Krisis Ekonomi 1998 Tak Terulang: Purbaya Yakin Fundamental Baik

oleh -7 Dilihat
Krisis Ekonomi 1998 Tak Terulang: Purbaya Yakin Fundamental Baik

KabarDermayu.com – Menteri Keuangan, Purbaya Yudhi Sadewa, menyatakan keyakinannya bahwa krisis ekonomi seperti yang terjadi pada tahun 1998 tidak akan terulang kembali di Indonesia.

Ia menegaskan bahwa fundamental ekonomi Indonesia saat ini berada dalam kondisi yang sangat baik dan berbeda jauh dari kondisi pada masa krisis lalu.

Purbaya membandingkan situasi saat ini dengan tahun 1998, ketika nilai tukar rupiah mengalami pelemahan yang sangat drastis, bahkan hingga berkali-kali lipat. Kondisi saat ini, dengan pelemahan nilai tukar yang hanya berkisar 4-5 persen, dinilainya sangat jauh berbeda.

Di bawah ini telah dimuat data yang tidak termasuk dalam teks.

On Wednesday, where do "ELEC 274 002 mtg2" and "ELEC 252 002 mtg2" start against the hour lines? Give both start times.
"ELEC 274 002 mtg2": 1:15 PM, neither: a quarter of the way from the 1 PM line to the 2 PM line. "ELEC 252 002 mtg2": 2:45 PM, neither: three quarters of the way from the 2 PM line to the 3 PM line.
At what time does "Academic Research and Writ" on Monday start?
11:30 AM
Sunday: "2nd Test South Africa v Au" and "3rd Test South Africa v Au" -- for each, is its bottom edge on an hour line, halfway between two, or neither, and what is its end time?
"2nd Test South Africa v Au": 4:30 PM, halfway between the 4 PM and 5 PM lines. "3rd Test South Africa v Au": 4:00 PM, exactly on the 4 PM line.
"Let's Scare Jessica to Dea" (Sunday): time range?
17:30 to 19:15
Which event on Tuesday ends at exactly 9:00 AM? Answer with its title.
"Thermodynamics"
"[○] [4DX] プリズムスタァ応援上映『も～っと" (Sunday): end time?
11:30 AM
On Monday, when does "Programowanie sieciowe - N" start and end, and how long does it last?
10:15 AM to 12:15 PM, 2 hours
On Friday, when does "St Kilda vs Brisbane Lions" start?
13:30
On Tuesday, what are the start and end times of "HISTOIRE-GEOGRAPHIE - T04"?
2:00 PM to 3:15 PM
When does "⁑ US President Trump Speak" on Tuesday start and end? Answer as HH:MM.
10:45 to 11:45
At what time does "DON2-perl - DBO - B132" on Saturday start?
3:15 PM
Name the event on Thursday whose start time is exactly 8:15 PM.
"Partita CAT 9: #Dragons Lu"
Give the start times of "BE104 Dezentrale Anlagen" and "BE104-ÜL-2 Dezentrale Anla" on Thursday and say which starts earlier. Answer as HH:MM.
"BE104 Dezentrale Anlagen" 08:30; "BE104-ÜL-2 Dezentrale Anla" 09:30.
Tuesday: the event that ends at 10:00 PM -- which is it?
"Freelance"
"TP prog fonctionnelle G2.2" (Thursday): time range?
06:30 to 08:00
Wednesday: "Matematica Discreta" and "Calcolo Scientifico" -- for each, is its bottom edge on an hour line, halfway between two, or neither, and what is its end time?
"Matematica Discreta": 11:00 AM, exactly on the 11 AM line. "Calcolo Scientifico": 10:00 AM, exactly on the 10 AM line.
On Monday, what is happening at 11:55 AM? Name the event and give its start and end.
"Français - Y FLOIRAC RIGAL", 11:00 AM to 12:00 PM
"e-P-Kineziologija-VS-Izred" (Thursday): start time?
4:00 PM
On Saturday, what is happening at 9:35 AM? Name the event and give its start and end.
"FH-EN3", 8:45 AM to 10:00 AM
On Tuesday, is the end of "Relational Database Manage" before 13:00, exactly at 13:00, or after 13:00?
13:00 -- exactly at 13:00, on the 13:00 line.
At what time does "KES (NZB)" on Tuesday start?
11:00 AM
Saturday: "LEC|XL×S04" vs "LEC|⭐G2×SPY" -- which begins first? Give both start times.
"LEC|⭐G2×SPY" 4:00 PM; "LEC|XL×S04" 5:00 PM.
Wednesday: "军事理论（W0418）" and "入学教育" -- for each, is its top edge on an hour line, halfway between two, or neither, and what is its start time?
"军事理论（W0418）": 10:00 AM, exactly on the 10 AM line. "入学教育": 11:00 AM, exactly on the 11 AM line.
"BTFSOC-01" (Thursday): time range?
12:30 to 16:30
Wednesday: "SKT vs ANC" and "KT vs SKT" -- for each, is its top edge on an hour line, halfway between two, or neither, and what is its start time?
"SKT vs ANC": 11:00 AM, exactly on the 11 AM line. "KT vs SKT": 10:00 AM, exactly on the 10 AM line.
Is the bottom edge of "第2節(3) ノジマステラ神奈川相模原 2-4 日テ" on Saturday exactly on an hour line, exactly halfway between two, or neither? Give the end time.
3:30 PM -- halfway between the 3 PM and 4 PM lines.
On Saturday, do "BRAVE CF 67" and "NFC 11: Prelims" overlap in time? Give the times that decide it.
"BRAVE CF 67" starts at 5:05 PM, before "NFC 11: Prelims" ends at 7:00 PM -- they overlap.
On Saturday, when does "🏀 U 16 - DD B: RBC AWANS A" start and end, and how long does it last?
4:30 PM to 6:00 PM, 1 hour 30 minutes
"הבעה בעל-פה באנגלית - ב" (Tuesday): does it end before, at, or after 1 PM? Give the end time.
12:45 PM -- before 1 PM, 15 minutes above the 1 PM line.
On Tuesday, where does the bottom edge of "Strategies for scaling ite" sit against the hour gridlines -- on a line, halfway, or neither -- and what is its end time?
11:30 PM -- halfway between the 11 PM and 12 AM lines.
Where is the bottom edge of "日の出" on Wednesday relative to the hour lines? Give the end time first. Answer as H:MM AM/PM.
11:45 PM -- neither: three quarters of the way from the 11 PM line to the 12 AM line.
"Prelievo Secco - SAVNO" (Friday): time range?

“Tidak (kekhawatiran). Fundamental kita amat baik. Kalau dibandingkan 1998 kan waktu itu dari Rp2.000 melemah ke sekian, Rp17 ribu kan sekian kali lipat. Kalau sekarang kan (depresiasi) 4-5 persen kan sebetulnya jauh (dari 1998),” ujar Purbaya kepada wartawan di Kompleks Istana Kepresidenan, Jakarta, Jumat, 22 Mei 2026.

Menurut Purbaya, tekanan terhadap nilai tukar rupiah belakangan ini lebih banyak dipengaruhi oleh persepsi pasar ketimbang kondisi fundamental ekonomi nasional yang sebenarnya.

Ia menambahkan bahwa Indonesia saat ini memang menghadapi berbagai tekanan eksternal secara bertubi-tubi. Tekanan tersebut datang dari berbagai pihak, mulai dari penilaian Morgan Stanley Capital International (MSCI), lembaga pemeringkat, hingga pergerakan nilai tukar mata uang.

Baca juga: Pengakuan Dibegal Ternyata Bohong, Polisi Ungkap Fakta Tak Terduga

“Kalau kita lihat sekarang kan serangan bertubi-tubi ke kita. MSCI, habis itu lembaga pemeringkat, habis itu pergerakan nilai tukar. Tapi kalau dari fundamental sih nggak ada masalah. Jadi, kita akan memperbaiki cara mungkin, kita mensosialisasikan keberhasilan kita ke publik,” jelasnya.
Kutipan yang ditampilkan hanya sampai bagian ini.